• REQUIRED ACTION:
Retype all of the data that follows, line for line.

• DATA FOR THIS TASK:
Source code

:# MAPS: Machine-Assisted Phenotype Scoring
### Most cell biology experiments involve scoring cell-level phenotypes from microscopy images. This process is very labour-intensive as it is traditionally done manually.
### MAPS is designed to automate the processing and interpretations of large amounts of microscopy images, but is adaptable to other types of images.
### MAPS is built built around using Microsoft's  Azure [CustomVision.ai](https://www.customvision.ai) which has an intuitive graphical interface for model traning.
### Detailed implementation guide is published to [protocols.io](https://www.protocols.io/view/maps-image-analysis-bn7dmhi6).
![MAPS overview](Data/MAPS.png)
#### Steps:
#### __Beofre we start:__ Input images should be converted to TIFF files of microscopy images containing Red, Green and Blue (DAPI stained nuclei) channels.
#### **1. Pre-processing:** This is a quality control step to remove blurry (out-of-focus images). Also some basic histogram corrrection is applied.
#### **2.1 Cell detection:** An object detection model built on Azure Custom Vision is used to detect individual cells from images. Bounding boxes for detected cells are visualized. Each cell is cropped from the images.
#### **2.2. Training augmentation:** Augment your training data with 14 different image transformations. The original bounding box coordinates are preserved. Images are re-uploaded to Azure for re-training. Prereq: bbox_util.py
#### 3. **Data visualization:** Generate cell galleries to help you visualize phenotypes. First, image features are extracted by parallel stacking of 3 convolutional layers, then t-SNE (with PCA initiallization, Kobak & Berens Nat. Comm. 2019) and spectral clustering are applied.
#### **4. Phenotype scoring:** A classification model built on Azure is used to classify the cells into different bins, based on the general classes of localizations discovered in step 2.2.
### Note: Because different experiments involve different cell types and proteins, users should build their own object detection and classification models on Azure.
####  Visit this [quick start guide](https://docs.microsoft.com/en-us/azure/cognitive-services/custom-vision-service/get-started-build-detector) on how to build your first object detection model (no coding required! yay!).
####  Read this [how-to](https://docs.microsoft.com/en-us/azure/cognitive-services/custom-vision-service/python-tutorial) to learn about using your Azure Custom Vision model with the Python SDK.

• ANSWER TO THIS PROBLEM:
Source code

:# MAPS: Machine-Assisted Phenotype Scoring
### Most cell biology experiments involve scoring cell-level phenotypes from microscopy images. This process is very labour-intensive as it is traditionally done manually.
### MAPS is designed to automate the processing and interpretations of large amounts of microscopy images, but is adaptable to other types of images.
### MAPS is built built around using Microsoft's  Azure [CustomVision.ai](https://www.customvision.ai) which has an intuitive graphical interface for model traning.
### Detailed implementation guide is published to [protocols.io](https://www.protocols.io/view/maps-image-analysis-bn7dmhi6).
![MAPS overview](Data/MAPS.png)
#### Steps:
#### __Beofre we start:__ Input images should be converted to TIFF files of microscopy images containing Red, Green and Blue (DAPI stained nuclei) channels.
#### **1. Pre-processing:** This is a quality control step to remove blurry (out-of-focus images). Also some basic histogram corrrection is applied.
#### **2.1 Cell detection:** An object detection model built on Azure Custom Vision is used to detect individual cells from images. Bounding boxes for detected cells are visualized. Each cell is cropped from the images.
#### **2.2. Training augmentation:** Augment your training data with 14 different image transformations. The original bounding box coordinates are preserved. Images are re-uploaded to Azure for re-training. Prereq: bbox_util.py
#### 3. **Data visualization:** Generate cell galleries to help you visualize phenotypes. First, image features are extracted by parallel stacking of 3 convolutional layers, then t-SNE (with PCA initiallization, Kobak & Berens Nat. Comm. 2019) and spectral clustering are applied.
#### **4. Phenotype scoring:** A classification model built on Azure is used to classify the cells into different bins, based on the general classes of localizations discovered in step 2.2.
### Note: Because different experiments involve different cell types and proteins, users should build their own object detection and classification models on Azure.
####  Visit this [quick start guide](https://docs.microsoft.com/en-us/azure/cognitive-services/custom-vision-service/get-started-build-detector) on how to build your first object detection model (no coding required! yay!).
####  Read this [how-to](https://docs.microsoft.com/en-us/azure/cognitive-services/custom-vision-service/python-tutorial) to learn about using your Azure Custom Vision model with the Python SDK.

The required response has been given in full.